The residents also argued that Presidential Decree 1344 did not vest upon the HLURB the authority to entertain cases which are criminal in nature, but merely administrative and civil aspects.
They said the Philjas officers’ petition was intended to delay the speedy prosecution of the cases against them which have been pending since 1999. They noted that Ogawa had already jumped bail.
But the CA ruled there was no grave abuse of discretion on the part of the DOJ in ordering the filing of information against the Philjas officers.
Records show the HLURB had issued to Philjas a license to sell lots at Cherry Hills and was given until July 1992 to finish the development of the project.
For failure to complete the subdivision project, Philjas was granted an extension until March 1999.

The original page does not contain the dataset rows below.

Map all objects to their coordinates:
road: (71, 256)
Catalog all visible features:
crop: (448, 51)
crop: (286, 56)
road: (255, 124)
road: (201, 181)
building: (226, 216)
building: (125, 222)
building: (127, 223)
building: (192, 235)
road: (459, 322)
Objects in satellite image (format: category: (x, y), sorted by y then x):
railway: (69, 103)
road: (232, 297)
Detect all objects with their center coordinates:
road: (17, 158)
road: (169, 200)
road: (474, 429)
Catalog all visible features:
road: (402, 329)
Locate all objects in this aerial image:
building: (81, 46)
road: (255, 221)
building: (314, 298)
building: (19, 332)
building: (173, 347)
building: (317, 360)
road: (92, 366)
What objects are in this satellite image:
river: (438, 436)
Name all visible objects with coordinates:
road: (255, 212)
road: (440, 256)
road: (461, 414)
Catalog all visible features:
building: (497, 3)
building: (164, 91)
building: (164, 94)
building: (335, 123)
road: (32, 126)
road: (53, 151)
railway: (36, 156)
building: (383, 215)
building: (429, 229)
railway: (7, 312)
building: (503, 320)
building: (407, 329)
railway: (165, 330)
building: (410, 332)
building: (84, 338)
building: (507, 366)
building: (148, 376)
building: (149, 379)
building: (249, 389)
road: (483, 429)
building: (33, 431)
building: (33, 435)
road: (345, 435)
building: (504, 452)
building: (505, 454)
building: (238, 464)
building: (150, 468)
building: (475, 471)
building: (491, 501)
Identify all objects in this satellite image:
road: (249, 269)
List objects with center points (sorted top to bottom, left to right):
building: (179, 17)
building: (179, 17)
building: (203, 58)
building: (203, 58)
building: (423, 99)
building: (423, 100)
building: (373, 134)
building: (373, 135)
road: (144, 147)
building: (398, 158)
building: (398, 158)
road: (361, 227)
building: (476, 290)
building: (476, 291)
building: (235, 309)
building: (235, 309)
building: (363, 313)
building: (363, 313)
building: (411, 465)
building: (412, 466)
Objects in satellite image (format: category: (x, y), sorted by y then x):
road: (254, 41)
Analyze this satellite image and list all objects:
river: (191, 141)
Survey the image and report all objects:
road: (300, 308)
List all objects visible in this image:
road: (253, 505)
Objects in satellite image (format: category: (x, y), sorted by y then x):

Acting on the complaint of lot buyers, the HLURB conducted an inspection and discovered that the developer failed to follow the plan in the contract, including amenities such as landscaping, entrance gate and water tanks that were included in Philjas advertising leaflets.
On July 12, 1999, subdivision resident Bernardo Velos filed a criminal complaint against Ogawa and Rodriguez before the Antipolo City prosecutor’s office for violation of PD 957 in relation to BP 220.
On Aug. 3, 1999, a landslide struck Cherry Hills, killing 58 people and destroying several houses.
This prompted concerned government agencies, including a Senate fact-finding committee, to investigate whether Philjas’ officers should be held liable for the tragedy.
On Nov. 13, 1999, other residents filed similar complaints against Santillan, Ogawa and Rodriguez.
The cases were separately dismissed by the Antipolo City prosecutor’s office, but the DOJ reversed the decision, saying there was probable cause to indict Santillan, Ogawa and Rodriguez.